Standing high jump challenge

The Nail is a standing high jump challenge associated with the Corner Club, a sports bar in the northwest United States, on the Palouse in Moscow, Idaho. Contestants who can jump from a standing spot to touch The Nail win free drinks. The challenge originated in 1963 with Gus Johnson, a power forward on the University of Idaho Vandals basketball team and a member of the Naismith Basketball Hall of Fame.

While Johnson was at Idaho during the 1962–63 season, he earned a reputation as an excellent jumper. On one evening at the Corner Club, a popular tavern on north Main Street in Moscow, owner Herm Goetz challenged Johnson to demonstrate his jumping ability. "The Club" was a modest establishment with minimal furnishings, converted to a bar in 1948 from a small white stucco chapel with hardwood floors and substantial beams on its ceiling. From a standing start near the front bar, Johnson leapt to touch a spot on a beam above the floor level. The spot on the beam was marked with a ceremonial nail by Goetz, who offered free drinks to anyone who could touch it. A 40 in diameter circle was painted on the floor below that beam, and any contestant had to start standing still inside the circle.

Many challengers have attempted to touch The Nail, including the Bill Walton in the summer of 1984. Walton, then a pro at age 31, could not touch The Nail, blaming "too much pizza and beer tonight".

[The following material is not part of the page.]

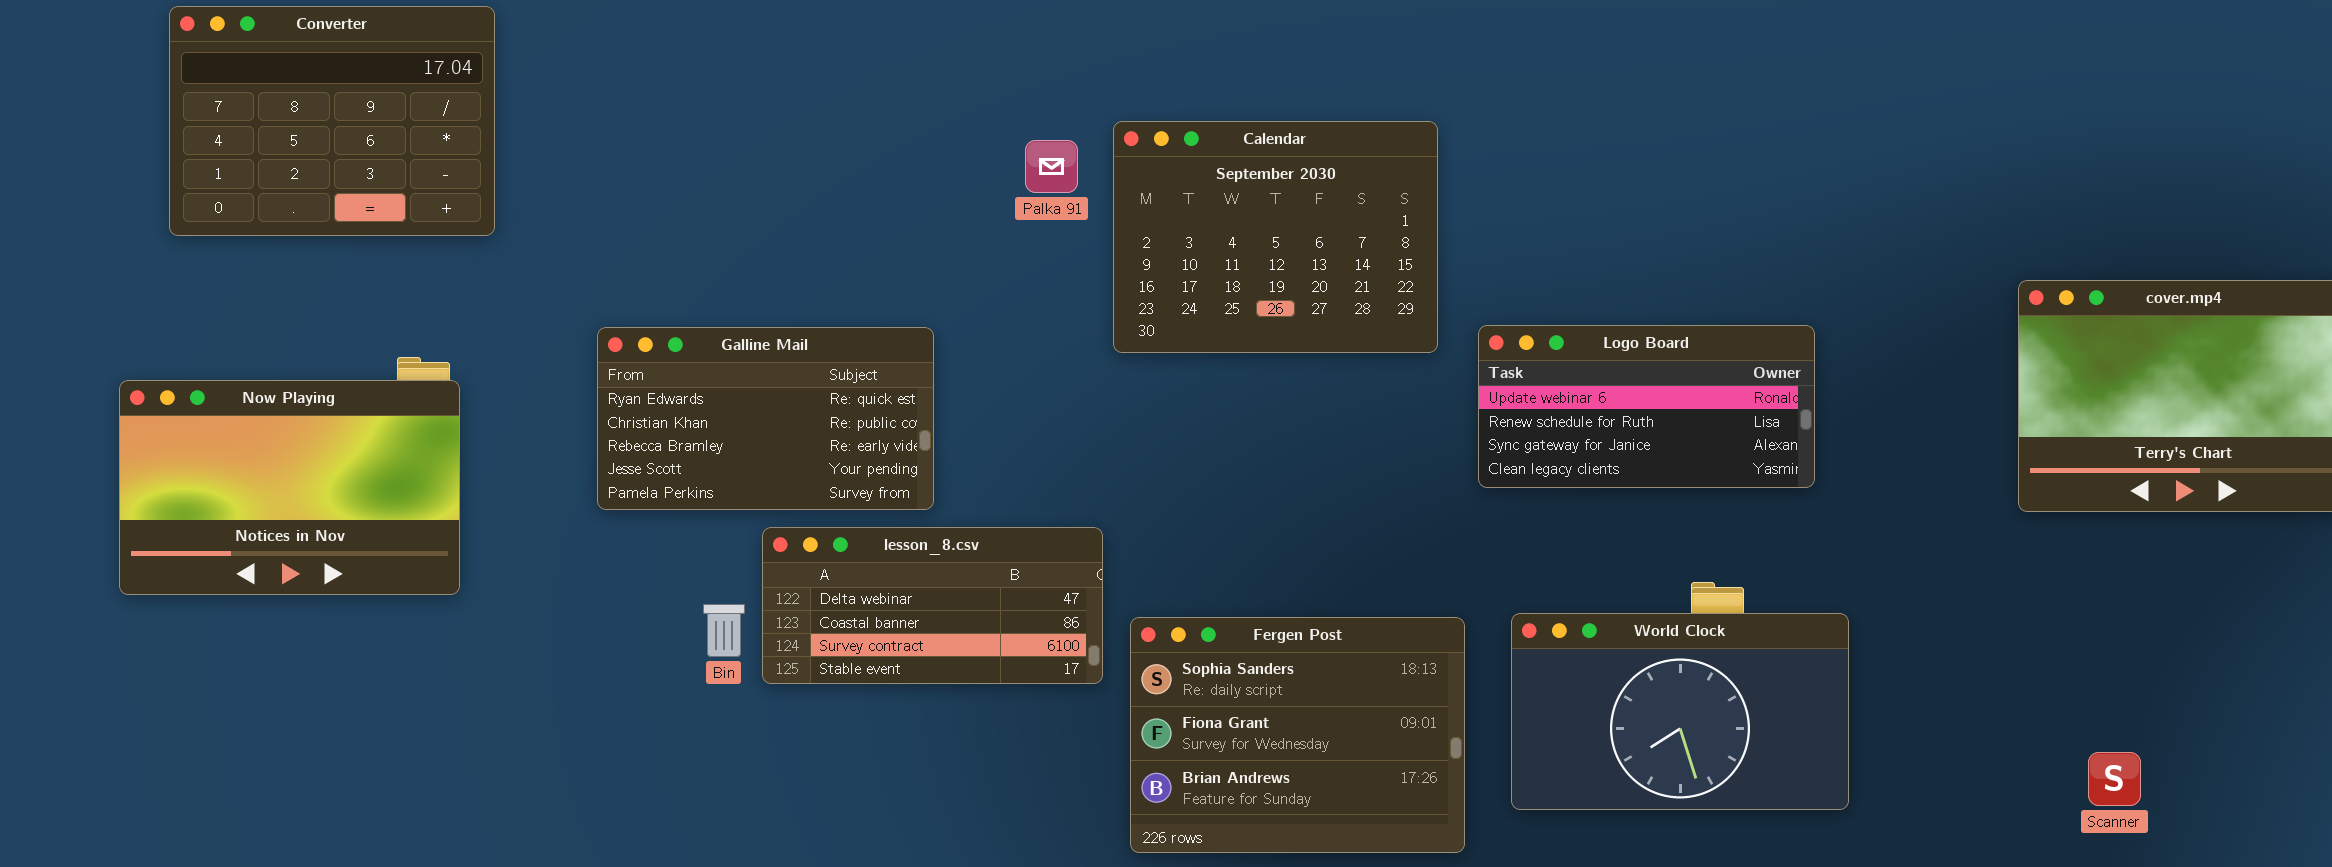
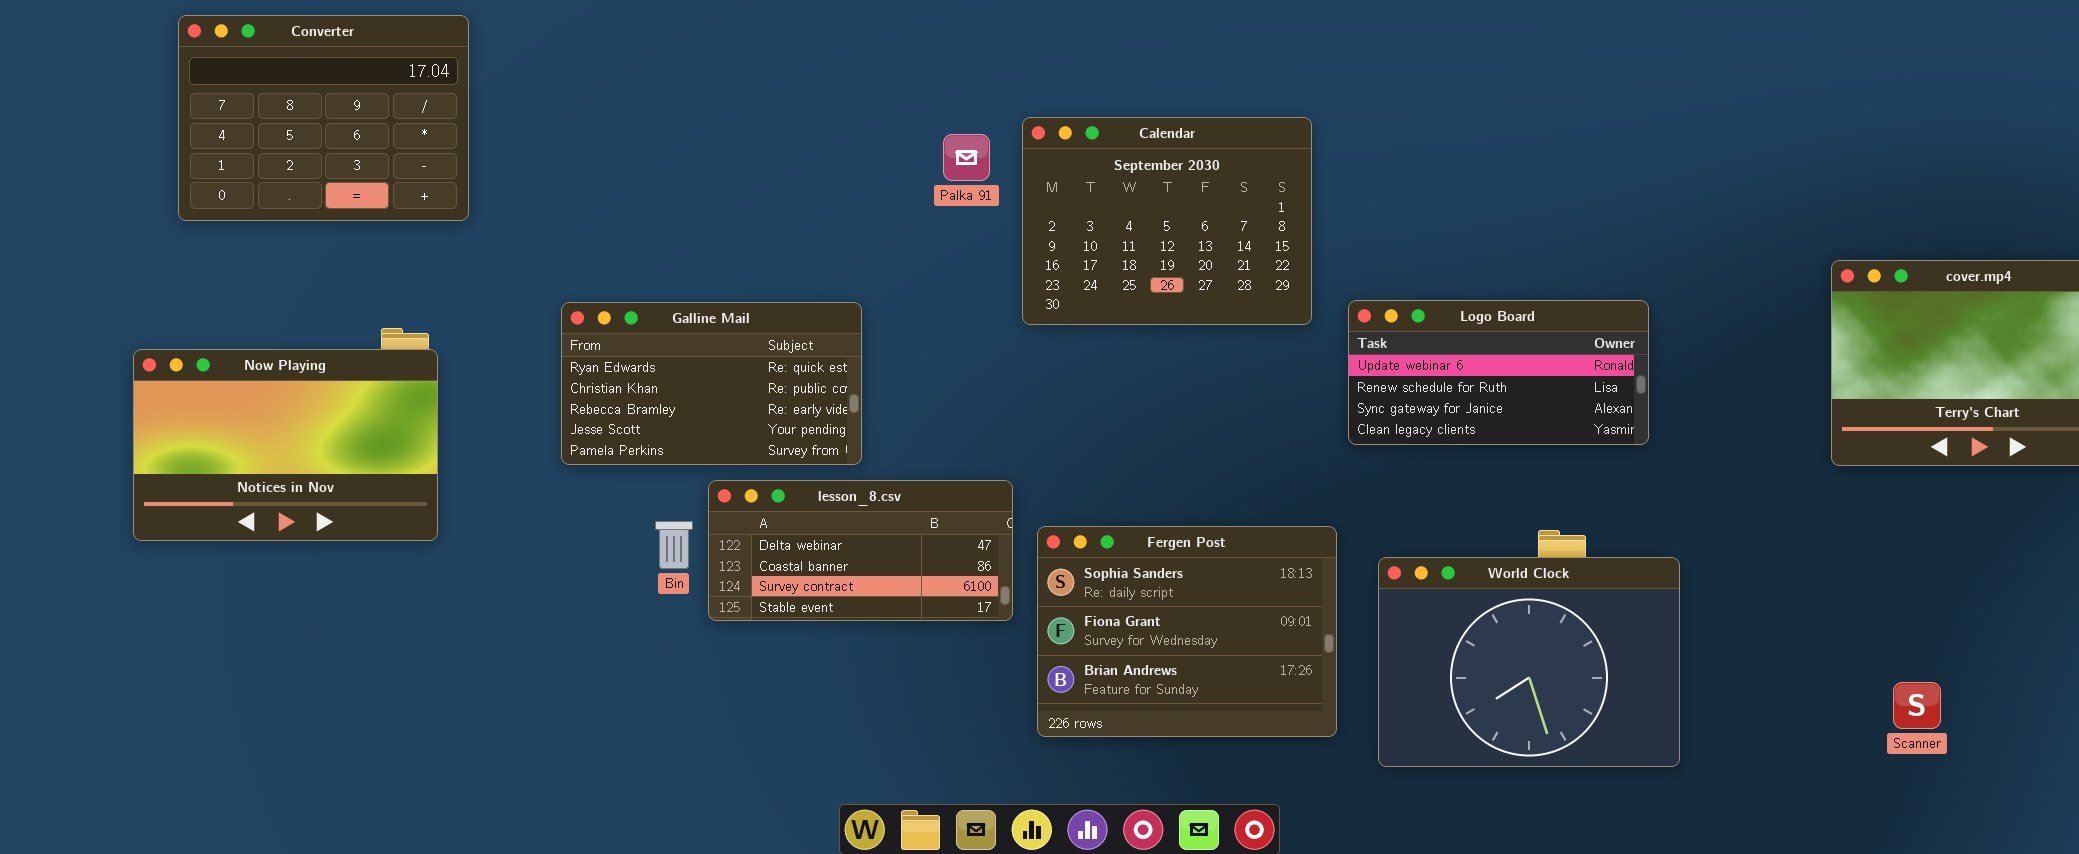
Bin: [703,604,745,657] -> [655,521,693,569], moved
World Clock: [1511,613,1849,810] -> [1378,557,1680,767], resized
Fergen Post: [1130,617,1465,853] -> [1037,526,1337,737], moved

In late January 1986, the team bus of College of Southern Idaho, a junior college in Twin Falls, stopped in Moscow en route to a game against North Idaho College in Coeur d'Alene. Joey Johnson, a guard with a 48 in vertical leap, was invited to try the challenge. Johnson touched The Nail on his first try, but this attempt was disqualified because he did not start with both feet inside the circle. His next attempt came from a legal standing start, but was slightly short. On his third try, Johnson leaped, grabbed the nail, and bent it. Goetz next pulled The Nail out of its beam, and he pounded it back in, half an inch (1 cm) higher. Joey Johnson later played at Arizona State University in Tempe.

Following Gus Johnson's death from inoperable brain cancer in 1987, flowers were found hanging from The Nail.

Due to road reconstruction on north Main Street (the widening and straightening of the couplet for US-95 north), the entire original (west) portion of the Corner Club was demolished in January 1991. The original location of "The Nail" was condemned. The back (east) addition, built in 1981 of cinder blocks, was left standing. The Corner Club had been targeted for removal for the traffic revision since the late 1970s.

Today, the Corner Club marks the spot of The Nail with a brick over the entrance. “If someone wanted to try it, and if they could touch it, sure, I’d buy them a couple of drinks,” said co-owner Marc Trivelpiece.

The elevation at street level is approximately 2570 ft above sea level.